白菜は好子さんが自家用に保存してあったものですが、先日スーパーへ行って白菜のあまりの高値にびっくり。使えそうなところだけでも出荷してもらうことになりました。ただ、数量が十分ではありませんので、足りないところは福田さんのレタスで補わせていただきます。レタスも予定では来週からの出荷でしたが、このところの陽気で生育が早まっているようです。

小松菜は霜にやられた外葉を取り除くので、こんな姿になっています。見かけはわるくなっても味は寒さに叩きこまれますから、これがほんとの寒修業。修業を終えた小松菜には、ハウス栽培には真似のできない滋味があります。炒めもの、スープや味噌汁の実など、ほんの少し加えるだけで彩りもよく、全体のバランスがよくなります。

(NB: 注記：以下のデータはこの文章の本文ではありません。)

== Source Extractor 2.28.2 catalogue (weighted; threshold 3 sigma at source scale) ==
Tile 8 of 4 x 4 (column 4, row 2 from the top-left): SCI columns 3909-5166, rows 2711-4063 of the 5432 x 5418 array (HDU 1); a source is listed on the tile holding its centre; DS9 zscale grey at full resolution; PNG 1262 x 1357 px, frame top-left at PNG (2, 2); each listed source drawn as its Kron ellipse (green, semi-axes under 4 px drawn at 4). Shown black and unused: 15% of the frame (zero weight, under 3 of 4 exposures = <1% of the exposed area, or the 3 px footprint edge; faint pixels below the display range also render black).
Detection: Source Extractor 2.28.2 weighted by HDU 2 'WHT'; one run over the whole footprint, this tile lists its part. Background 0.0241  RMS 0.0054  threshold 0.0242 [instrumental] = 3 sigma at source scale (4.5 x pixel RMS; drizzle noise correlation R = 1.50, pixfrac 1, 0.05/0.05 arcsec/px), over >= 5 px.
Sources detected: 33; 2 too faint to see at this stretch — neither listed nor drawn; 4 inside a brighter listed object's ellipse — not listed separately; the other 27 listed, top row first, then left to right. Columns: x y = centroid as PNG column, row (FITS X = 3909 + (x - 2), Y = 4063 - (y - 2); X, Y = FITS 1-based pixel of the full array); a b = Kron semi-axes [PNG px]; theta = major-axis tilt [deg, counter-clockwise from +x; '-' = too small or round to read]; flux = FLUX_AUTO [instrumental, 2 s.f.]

一見ミツバのようなスープセロリ。これはセロリの香りがしますので、サラダや肉料理に添えたり、文字どおりスープに浮かべたり・・・。豆腐を少し大きめのサイコロに切って揚げ、あつあつのところにスープセロリを盛り、醤油と一味とうがらしで食べたら美味でした。豆腐を揚げるのがめんどうなら、油揚げをカリカリに焼いても・・・。もうすぐひな祭り。ひな祭りといえば五目寿司とはまぐりのお吸いものが定番ですが、それに五目サラダも加えてみてはどうでしょう。大根、ニンジン、さつま芋は5ミリ前後のサイコロにして湯がきます。アボカドとりんごもさいの目に切って、レモン汁をからめておきます。それを全部合わせてマヨネーズで和えるだけのサラダですが、色合いがひなあられによく似てきれい。ほんのりした甘さも子供たちに人気です。

今年はひさしぶりにお雛様を出しました。お雛様には厄よけの意味もあって、毎年、今年こそはと思いながら、ついつい不精。お人形の恨みをかっているようで、なんとなく押し入れから遠のいていましたが、飾ってみるとなんともいい気分。お雛様も喜びますが、わたしたちの中に眠っていた“女の子”が目をさまし、いっしょになって喜んでいるみたい。まだ出していない方、この週末あたりいかがですか?